# Tax implications for gifting someone a house



## KitKat270 (Feb 27, 2012)

Hi there. I've looked everywhere online and can't seem to get a straight answer to this.
My mom is getting married and moving in with her husband. She has decided to give my sister her house. The house is valued at $80,000. My mother purchased it for $73,000 about 3 years ago.

What are the tax implications for my mother and sister in this situation? I know there are land transfer taxes, but what else?


----------



## Square Root (Jan 30, 2010)

if it was her principal residence there should be no tax implications to your mother. Your sister's cost base will be market value at date of transfer.


----------



## MoneyGal (Apr 24, 2009)

What SR said.


----------



## KitKat270 (Feb 27, 2012)

Sorry, but I'm really not too knowledgable about this kind of stuff. What is a cost base? Please dumb this down for me lol
I basically want to know if my sister will get heavily taxed at some point, either right now when she gets the house or later down the road when she goes to sell it. She is planning on living in it for a couple years.
Thanks.


----------



## Young&Ambitious (Aug 11, 2010)

cost base = acquisition cost. 

Your mother won't be impacted as she can use the principal residence exemption on any property value gains, your sister will be able to use the same exemption down the road for any property value gains.


----------



## Eclectic12 (Oct 20, 2010)

KitKat270 said:


> Hi there. I've looked everywhere online and can't seem to get a straight answer to this.
> My mom is getting married and moving in with her husband. She has decided to give my sister her house. The house is valued at $80,000. My mother purchased it for $73,000 about 3 years ago.
> 
> What are the tax implications for my mother and sister in this situation? I know there are land transfer taxes, but what else?


There will be all of the costs, with any applicable taxes that would happen during a regular sale. As an example, the real estate lawyer will need to be paid and any taxes on their services.

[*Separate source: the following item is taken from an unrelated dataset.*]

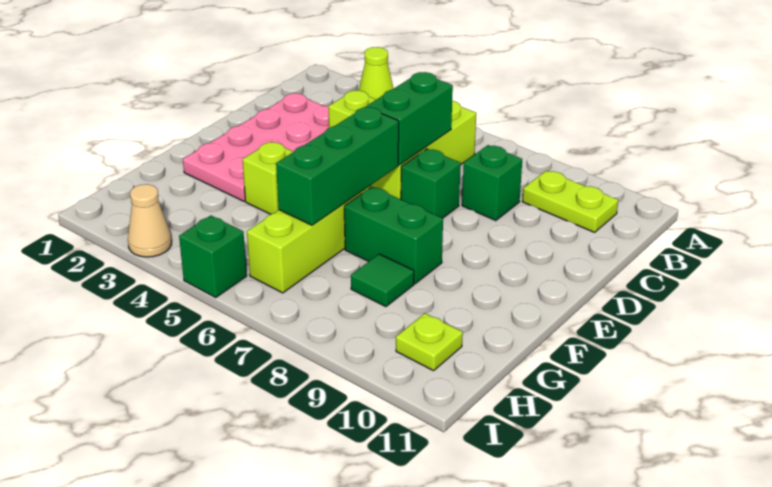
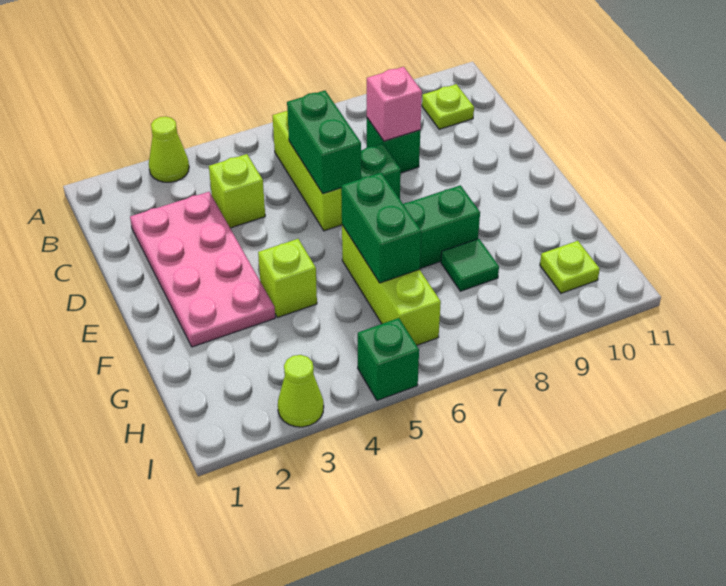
lime 1x2 plate [522,170,618,232] -> lime 1x1 plate [422,84,474,129]
none -> pink 1x1 brick [367,67,422,141]
green 1x3 brick [276,107,399,225] -> green 1x2 brick [341,173,421,283]
tan 1x1 cone [128,184,172,257] -> lime 1x1 cone [278,355,324,427]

The main fees plus related taxes that will be avoided will be real estate agent.


As several others have pointed out, if the house is your mom's principal residence, there are no tax implications for her. 

In your sister's case - will it be her principal residence or a rental property? 

If it's a principal residence, there are no tax implications for your sister either. 

If it's a rental property, she would be wise to get a couple of appraisals to establish the fair market value, which will be the cost base for when the house is sold.


Cheers


----------



## andrewf (Mar 1, 2010)

I'm just flabbergasted at the thought of an $80k house.


----------



## stephenheath (Apr 3, 2009)

Couldn't you just have the lawyer add the sister's name to the deed and not bother with the rest of it? Maybe ask the lawyer that is going to do the paperwork (since that part is essential) how to do it to minimize costs/taxes?


----------